> _Exercise description_: Write what comes next in the cloud services cost text, starting after its last numbered short-term solution.

--- Extract provided Enclosed Below ---

Cloud Services were born with a “Pay as you go” (PAYG) Business model, purchasing just the needed services with “zero waste of resources”. To reduce the global costs associated with PAYG, many companies decided to opt for long-term commitments instead of the existing pricing model.

But what has really happened?

We noticed two effects:

  1. Under Normal Circumstances: 20% or more of the “acquired consumption” such as licenses or virtual hardware resources are wasted due to poor service management including unused accounts, servers not stopped when unused, and other forms of waste.
  2. During “exceptional” circumstances: these effects broke out: zombie accounts for collaborative solutions blocked rights for real users (incurring in license leak and urgent purchases), unused processing (CPU) continued working because IT operational teams have “more important tasks to carry out” and any “exceptional” contract clause has not been negotiated. Thus, it had been impossible to reduce the bill for resources booked in advance under a long-term commitment.

Therefore, organizations have to focus on creating a remediation plan in both the short and long term. To reduce the waste in the short term, the below solutions have been identified as potential options:

  1. Verifying, analyzing and removing “zombie" accounts and assets (for instances, VMs, Elastic IP Addresses, etc.), documenting the real usage of software and resources, and canceling unused licenses and/or subscriptions;
  2. Purchasing from / asking software vendors for temporary licenses (which are only needed during the cleaning activities);
  3. Delaying some payments to postpone cash outflows and asking vendors to reduce fees since many resources/licenses remain dormant; 
  4. Reviewing contracts to explore the possibility of reducing the software’s perimeter and bills; 
  5. Preparing to negotiate contract renewals (for example, by preparing a “multi-vendor” strategy, gathering all contracts per single vendor in order to create greater “volumes” which leads to better discounts, etc.); 
  6. Reviewing forecasts under current circumstances in order to pressure vendors to be supported, in order to return to previous forecast levels.

--- End of Enclosed Extract provided ---
--- Dataset Enclosed Below ---

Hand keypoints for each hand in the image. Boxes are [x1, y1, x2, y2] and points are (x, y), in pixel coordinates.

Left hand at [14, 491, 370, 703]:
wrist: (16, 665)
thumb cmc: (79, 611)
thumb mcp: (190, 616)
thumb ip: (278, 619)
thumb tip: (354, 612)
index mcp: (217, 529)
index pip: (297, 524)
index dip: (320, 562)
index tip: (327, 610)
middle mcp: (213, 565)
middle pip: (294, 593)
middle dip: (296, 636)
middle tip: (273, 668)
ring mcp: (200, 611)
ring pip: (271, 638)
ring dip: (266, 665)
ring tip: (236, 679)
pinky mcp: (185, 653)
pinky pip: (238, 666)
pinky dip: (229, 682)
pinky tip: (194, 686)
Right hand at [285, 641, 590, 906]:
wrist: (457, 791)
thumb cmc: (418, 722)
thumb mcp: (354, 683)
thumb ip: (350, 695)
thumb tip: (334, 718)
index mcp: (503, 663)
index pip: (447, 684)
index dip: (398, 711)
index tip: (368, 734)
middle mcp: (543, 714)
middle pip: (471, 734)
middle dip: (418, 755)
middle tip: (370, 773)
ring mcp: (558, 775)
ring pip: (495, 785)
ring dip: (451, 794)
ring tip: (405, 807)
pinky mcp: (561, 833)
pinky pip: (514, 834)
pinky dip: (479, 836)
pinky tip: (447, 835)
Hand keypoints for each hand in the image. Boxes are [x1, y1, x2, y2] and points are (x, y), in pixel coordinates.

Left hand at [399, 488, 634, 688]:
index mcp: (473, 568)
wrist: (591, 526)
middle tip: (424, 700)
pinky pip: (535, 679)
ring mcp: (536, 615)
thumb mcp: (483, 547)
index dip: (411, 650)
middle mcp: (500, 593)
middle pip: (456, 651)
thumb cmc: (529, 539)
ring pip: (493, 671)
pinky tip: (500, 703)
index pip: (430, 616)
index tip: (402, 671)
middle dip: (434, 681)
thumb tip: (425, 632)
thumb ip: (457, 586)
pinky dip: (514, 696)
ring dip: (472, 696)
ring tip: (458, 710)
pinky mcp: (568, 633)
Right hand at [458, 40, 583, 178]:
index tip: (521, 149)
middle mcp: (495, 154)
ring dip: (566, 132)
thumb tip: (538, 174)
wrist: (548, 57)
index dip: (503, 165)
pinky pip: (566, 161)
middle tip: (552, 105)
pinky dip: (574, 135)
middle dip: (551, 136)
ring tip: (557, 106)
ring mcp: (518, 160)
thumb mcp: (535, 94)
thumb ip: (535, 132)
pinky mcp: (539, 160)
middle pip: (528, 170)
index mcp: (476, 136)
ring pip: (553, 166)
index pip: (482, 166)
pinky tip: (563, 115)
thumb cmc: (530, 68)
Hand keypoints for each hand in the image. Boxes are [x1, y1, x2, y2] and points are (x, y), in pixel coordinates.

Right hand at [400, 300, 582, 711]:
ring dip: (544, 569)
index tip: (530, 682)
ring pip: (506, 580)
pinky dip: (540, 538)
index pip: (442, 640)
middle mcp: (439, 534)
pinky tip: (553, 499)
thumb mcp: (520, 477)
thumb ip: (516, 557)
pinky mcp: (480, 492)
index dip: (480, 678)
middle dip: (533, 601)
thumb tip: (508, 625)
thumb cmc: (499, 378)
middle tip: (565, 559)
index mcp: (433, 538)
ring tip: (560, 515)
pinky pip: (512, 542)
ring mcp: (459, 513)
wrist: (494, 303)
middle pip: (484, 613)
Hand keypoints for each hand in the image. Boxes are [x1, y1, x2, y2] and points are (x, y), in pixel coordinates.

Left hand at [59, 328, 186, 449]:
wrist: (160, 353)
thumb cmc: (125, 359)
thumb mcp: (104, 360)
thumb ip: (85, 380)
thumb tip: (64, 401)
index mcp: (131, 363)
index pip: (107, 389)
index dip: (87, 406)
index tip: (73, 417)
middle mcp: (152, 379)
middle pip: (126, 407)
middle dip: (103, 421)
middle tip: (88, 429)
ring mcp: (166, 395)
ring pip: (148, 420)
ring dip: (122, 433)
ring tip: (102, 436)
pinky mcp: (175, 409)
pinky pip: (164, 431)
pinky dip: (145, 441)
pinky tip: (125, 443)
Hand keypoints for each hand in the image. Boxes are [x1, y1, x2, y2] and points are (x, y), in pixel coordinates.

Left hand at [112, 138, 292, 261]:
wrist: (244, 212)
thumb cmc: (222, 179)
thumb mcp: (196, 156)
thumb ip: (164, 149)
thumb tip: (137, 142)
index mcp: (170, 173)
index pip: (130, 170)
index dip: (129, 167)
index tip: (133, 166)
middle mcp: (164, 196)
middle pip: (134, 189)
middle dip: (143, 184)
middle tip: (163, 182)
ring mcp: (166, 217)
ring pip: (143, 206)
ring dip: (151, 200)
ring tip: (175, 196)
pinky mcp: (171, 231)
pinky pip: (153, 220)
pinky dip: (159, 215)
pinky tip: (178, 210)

--- End of Enclosed Dataset ---

> _Expected answer_:
But that’s not enough: what are the lessons learned and the best practices we can no longer ignore?

It’s “compulsory” to monitor real consumption of both services and user licenses. It's not particularly hard, but how many organizations have a robust governance and toolset to effectively monitor real usage?  

Once the real utilization rate is known, it is important to adopt automatic real-time monitoring solutions. Fortunately, there is a wide range of available tools. It may take some "focus" to design an efficient governance… but it really is worth it!

Finally, since we are now aware that we cannot ignore “disaster” situations, we suggest performing a full risk analysis when renewing contracts, including ICT Risk-Analysis methodologies. Risk analyses can identify “what-if” scenarios and define a mitigation plan in order to protect your business against exceptional events and preserve long-term savings from shiny quick wins. 

These difficult circumstances will give you the opportunity to introduce and negotiate some clauses during your next contract renewal and it may save you later when you face harder times.